16 February 2008 permalink

During the 14th and 15th centuries, today would have been the day of the big match. Shrove Tuesday was the day that games of freeform Folk Football were played. They were tumultuous affairs in which village competed against village (or, it seems other arbitrarily oppositional groups such as married men against bachelors), in teams of unlimited number of players, kicking, throwing, and carrying a wooden or leather ball – an inflated animal bladder – across fields and over streams, through narrow lanes with a minimum of rules. The ‘goal’ was some kind of marker at each end of a town. Sometimes the goals would be the balcony of the opponents’ church.

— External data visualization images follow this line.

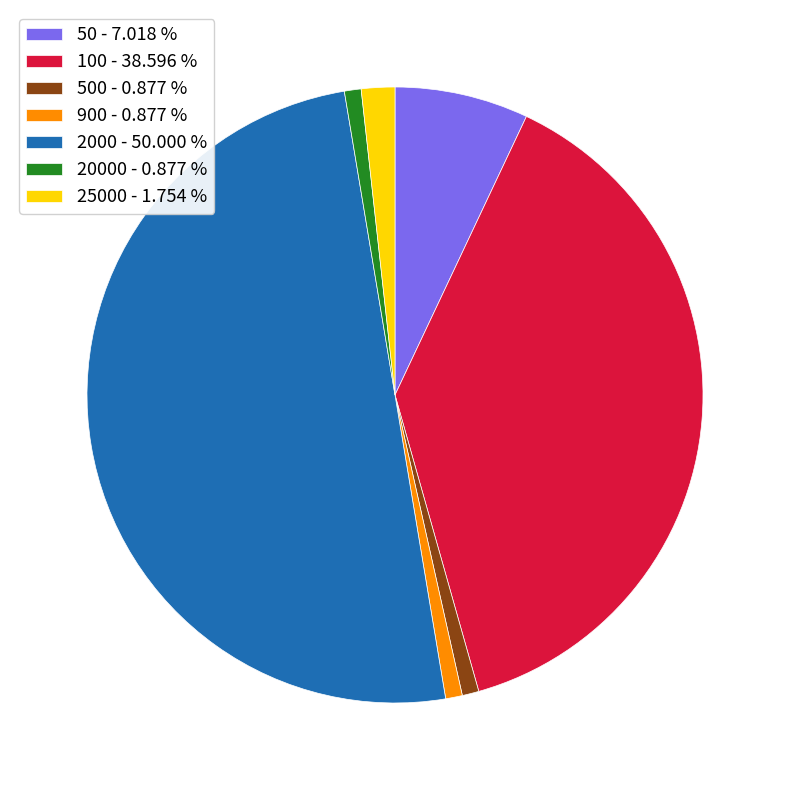

Does 25000 - 1.754 % account for over 50% of the chart?

No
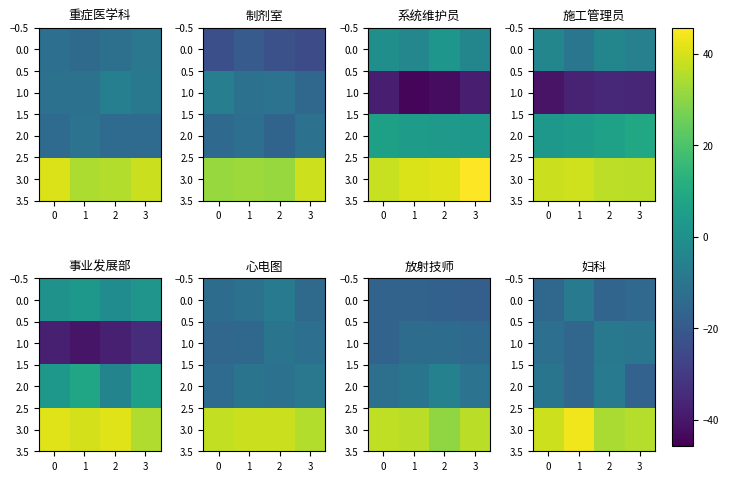

What is the highest value of the 3.0 series?

43.6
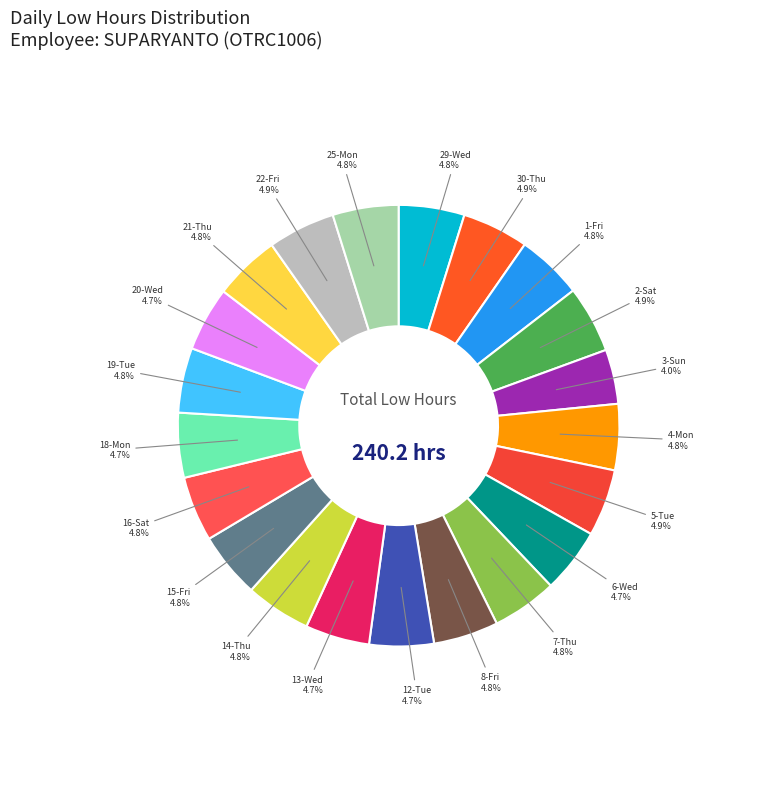

Count the number of slices in the pie.

21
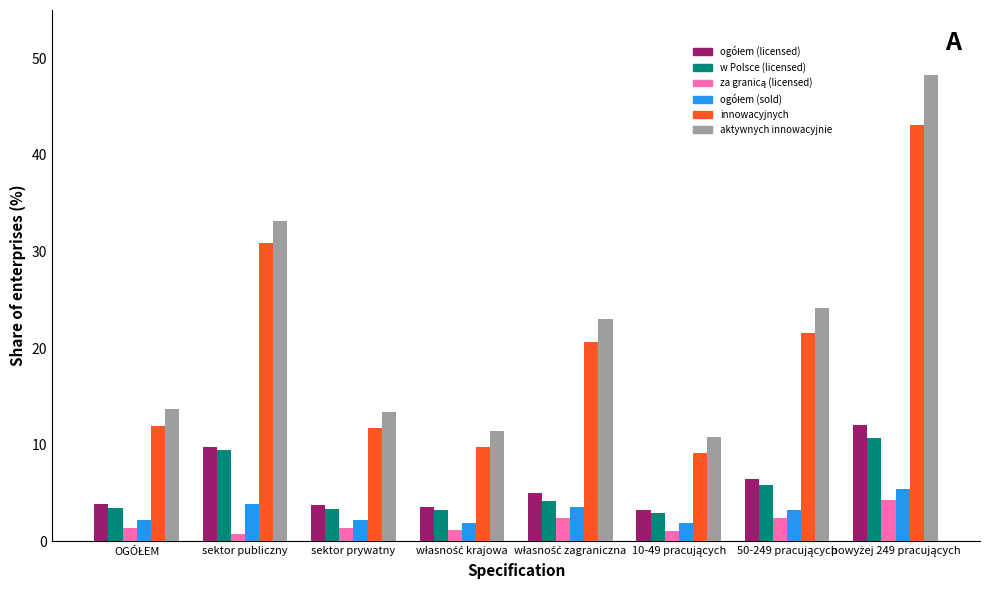

What is the sum of all w Polsce (licensed) values?

43.3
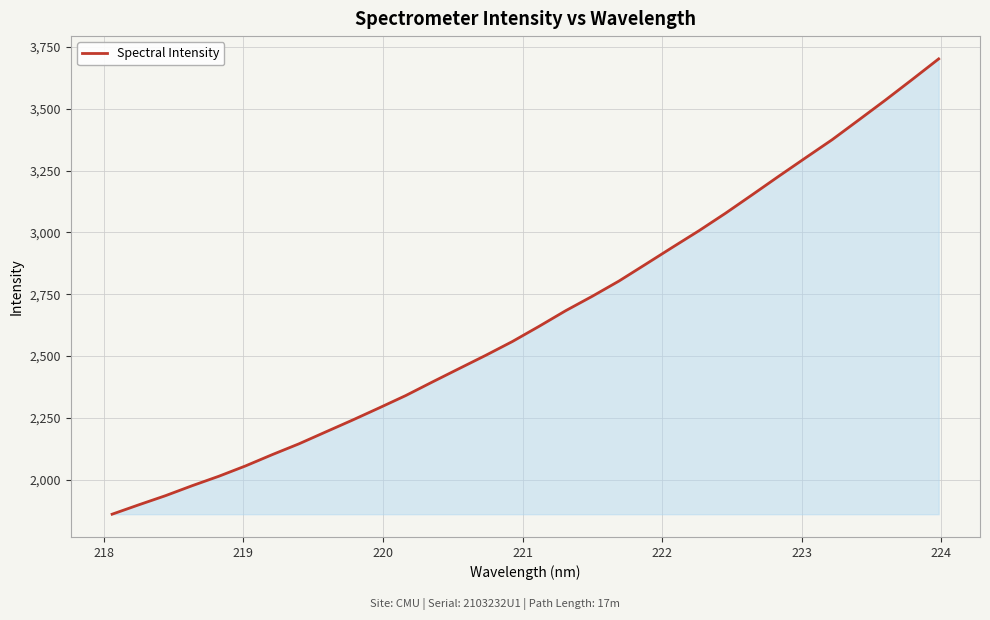

What is the smallest value displayed?

1860.2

The whole landscape became transformed into game-space. Houses, agriculture, sites of worship lost their everyday meaning and became an abstract terrain whose qualities impact the possibilities of game play.

@ Strange Harvest

Via Life Without Buildings:

The transformation of urban landmarks into the abstract terrain of a life-field is indeed a clever advertising ploy for a non-sport athletic drink. The New York is reorganized as a playing field, defined here by the presence of the athlete, who in turn is redefined as the modern urbanite. Regressing the concept of “sport” from the “essentialized urbanism” of football back into a loosely defined environment, the modern city becomes a place where everyone is a potential player.

(via BLDGBLOG, via hermitlabs)

That freeform style of play sounds like my route to these posts, following the unpredictable bouncing of links as the game and its boundaries followed the bounce of the ball.